State of the Planet

News from the Columbia Climate School

,

Columbia Climate Center Partners With Deutsche Bank

Deutsche Bank Asset Management (DeAM) continues to partner with the Earth Institute in our work to understand, predict, and respond to climate variability and change. DeAM has been a leader in cutting-edge climate change activities through financial support, research collaboration and becoming a founding member of the Earth Institute’s Corporate Circle.

Most recently, DeAM released a new comprehensive analysis of global markets and policies aimed at stemming climate change. The analysis, performed by their Climate Change Advisors group with input from the Columbia Climate Center at the Earth Institute, indicates that even if all current or proposed major policies take maximum effect, they will be insufficient to avoid higher temperatures by mid-century.

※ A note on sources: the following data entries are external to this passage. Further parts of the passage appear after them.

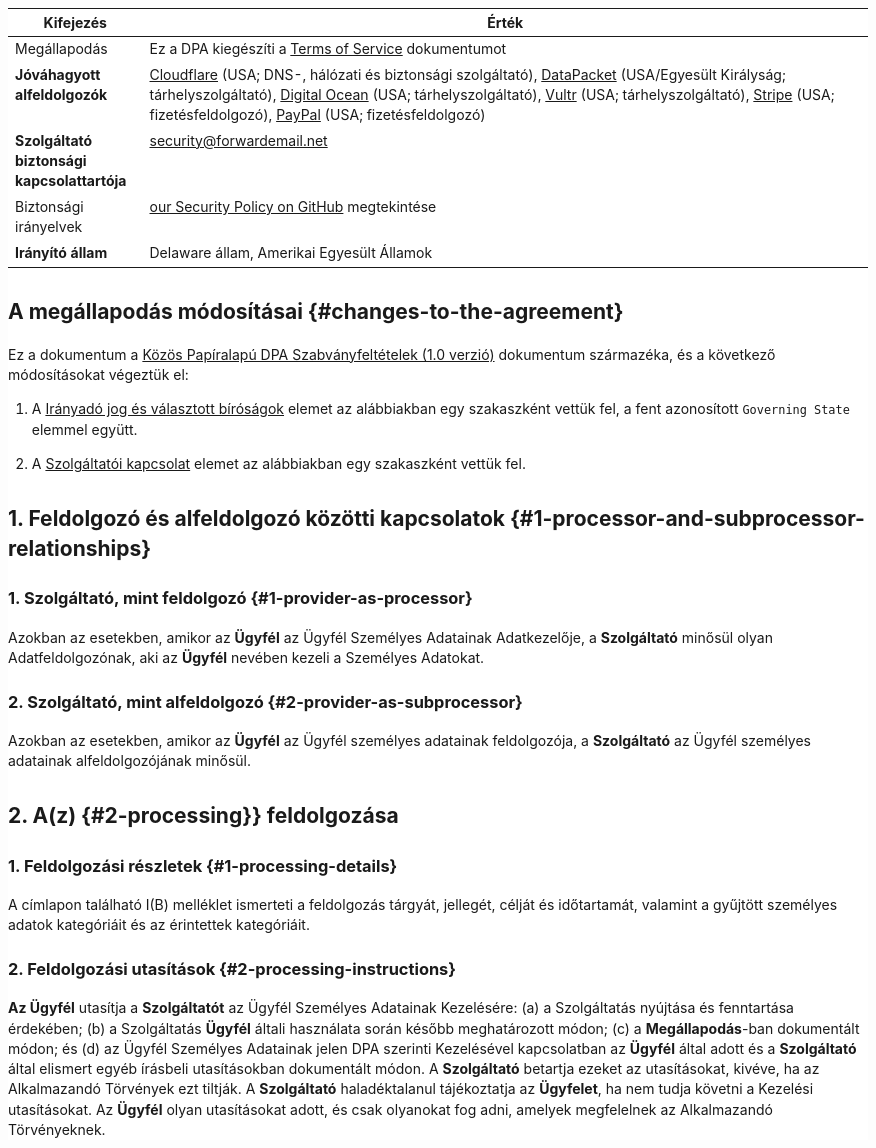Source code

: | Kifejezés | Érték |
| ------------------------------------------ | ------------------------------------------------------------------------------------------------------------------------------------------------------------------------------------------------------------------------------------------------------------------------------------------------------------------------------------------------------------------------------------------- |
| Megállapodás | Ez a DPA kiegészíti a [Terms of Service](/terms) dokumentumot |
| <strong>Jóváhagyott alfeldolgozók</strong> | [Cloudflare](https://cloudflare.com) (USA; DNS-, hálózati és biztonsági szolgáltató), [DataPacket](https://www.datapacket.com/) (USA/Egyesült Királyság; tárhelyszolgáltató), [Digital Ocean](https://digitalocean.com) (USA; tárhelyszolgáltató), [Vultr](https://www.vultr.com) (USA; tárhelyszolgáltató), [Stripe](https://stripe.com) (USA; fizetésfeldolgozó), [PayPal](https://paypal.com) (USA; fizetésfeldolgozó) |
| <strong>Szolgáltató biztonsági kapcsolattartója</strong> | <a href="mailto:security@forwardemail.net"><security@forwardemail.net></a> |
| Biztonsági irányelvek | [our Security Policy on GitHub](https://github.com/forwardemail/forwardemail.net/security/policy) megtekintése |
| <strong>Irányító állam</strong> | Delaware állam, Amerikai Egyesült Államok |

## A megállapodás módosításai {#changes-to-the-agreement}

Ez a dokumentum a [Közös Papíralapú DPA Szabványfeltételek (1.0 verzió)](https://commonpaper.com/standards/data-processing-agreement/1.0) dokumentum származéka, és a következő módosításokat végeztük el:

1. A [Irányadó jog és választott bíróságok](#11-governing-law-and-chosen-courts) elemet az alábbiakban egy szakaszként vettük fel, a fent azonosított `Governing State` elemmel együtt.

2. A [Szolgáltatói kapcsolat](#12-service-provider-relationship) elemet az alábbiakban egy szakaszként vettük fel.

## 1. Feldolgozó és alfeldolgozó közötti kapcsolatok {#1-processor-and-subprocessor-relationships}

### 1. Szolgáltató, mint feldolgozó {#1-provider-as-processor}

Azokban az esetekben, amikor az <strong>Ügyfél</strong> az Ügyfél Személyes Adatainak Adatkezelője, a <strong>Szolgáltató</strong> minősül olyan Adatfeldolgozónak, aki az <strong>Ügyfél</strong> nevében kezeli a Személyes Adatokat.

### 2. Szolgáltató, mint alfeldolgozó {#2-provider-as-subprocessor}

Azokban az esetekben, amikor az <strong>Ügyfél</strong> az Ügyfél személyes adatainak feldolgozója, a <strong>Szolgáltató</strong> az Ügyfél személyes adatainak alfeldolgozójának minősül.

## 2. A(z) {#2-processing}} feldolgozása

### 1. Feldolgozási részletek {#1-processing-details}

A címlapon található I(B) melléklet ismerteti a feldolgozás tárgyát, jellegét, célját és időtartamát, valamint a gyűjtött személyes adatok kategóriáit és az érintettek kategóriáit.

### 2. Feldolgozási utasítások {#2-processing-instructions}

<strong>Az Ügyfél</strong> utasítja a <strong>Szolgáltatót</strong> az Ügyfél Személyes Adatainak Kezelésére: (a) a Szolgáltatás nyújtása és fenntartása érdekében; (b) a Szolgáltatás <strong>Ügyfél</strong> általi használata során később meghatározott módon; (c) a <strong>Megállapodás</strong>-ban dokumentált módon; és (d) az Ügyfél Személyes Adatainak jelen DPA szerinti Kezelésével kapcsolatban az <strong>Ügyfél</strong> által adott és a <strong>Szolgáltató</strong> által elismert egyéb írásbeli utasításokban dokumentált módon. A <strong>Szolgáltató</strong> betartja ezeket az utasításokat, kivéve, ha az Alkalmazandó Törvények ezt tiltják. A <strong>Szolgáltató</strong> haladéktalanul tájékoztatja az <strong>Ügyfelet</strong>, ha nem tudja követni a Kezelési utasításokat. Az <strong>Ügyfél</strong> olyan utasításokat adott, és csak olyanokat fog adni, amelyek megfelelnek az Alkalmazandó Törvényeknek.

Deutsche Bank researched 270 laws, treaties, targets and regulatory frameworks in 109 countries, and Columbia researchers incorporated these into a model that estimated their impacts on carbon emissions. The analysis included some major laws not yet passed, such as climate legislation pending in the U.S. Congress. The model shows that if all policies take maximum effect, worldwide carbon emissions projected for 2020 will come down from some 59,000 megatons, to 51,000. However, emissions would still have to come down almost as much again in order to reach generally agreed upon levels that scientists say would hold worldwide temperature increases down to 2 degrees Celsius by 2050.

To give the public a tangible idea on just how many greenhouse gases are released and warming the atmosphere, Deutsche Bank Asset Management launched the first-ever real-time carbon counter in June 2009. Located across 33rd Street from Penn Station and Madison Square Garden in New York City, the carbon counter displays the running total of long-lived greenhouse gases in the atmosphere.

DeAM worked with scientists at MIT, who developed the model to provide a second-by-second projection of greenhouse gas totals. The model uses data from a range of sources – including the National Oceanic and Atmospheric Administration and NASA – to supply the counter with accurate and current information.

The level of greenhouse gases in the atmosphere is estimated to be approximately 3.6 trillion metric tons of carbon dioxide equivalents, with an expected increase of 2 billion tons every month. The counter, with its 40,000 scrolling LEDs, makes this growth clear for all pedestrians in the Penn Station area (quite a few). The display itself – carbon projections aside – is a lesson in climate change awareness, as it uses low-risk carbon credits to mitigate its own energy usage.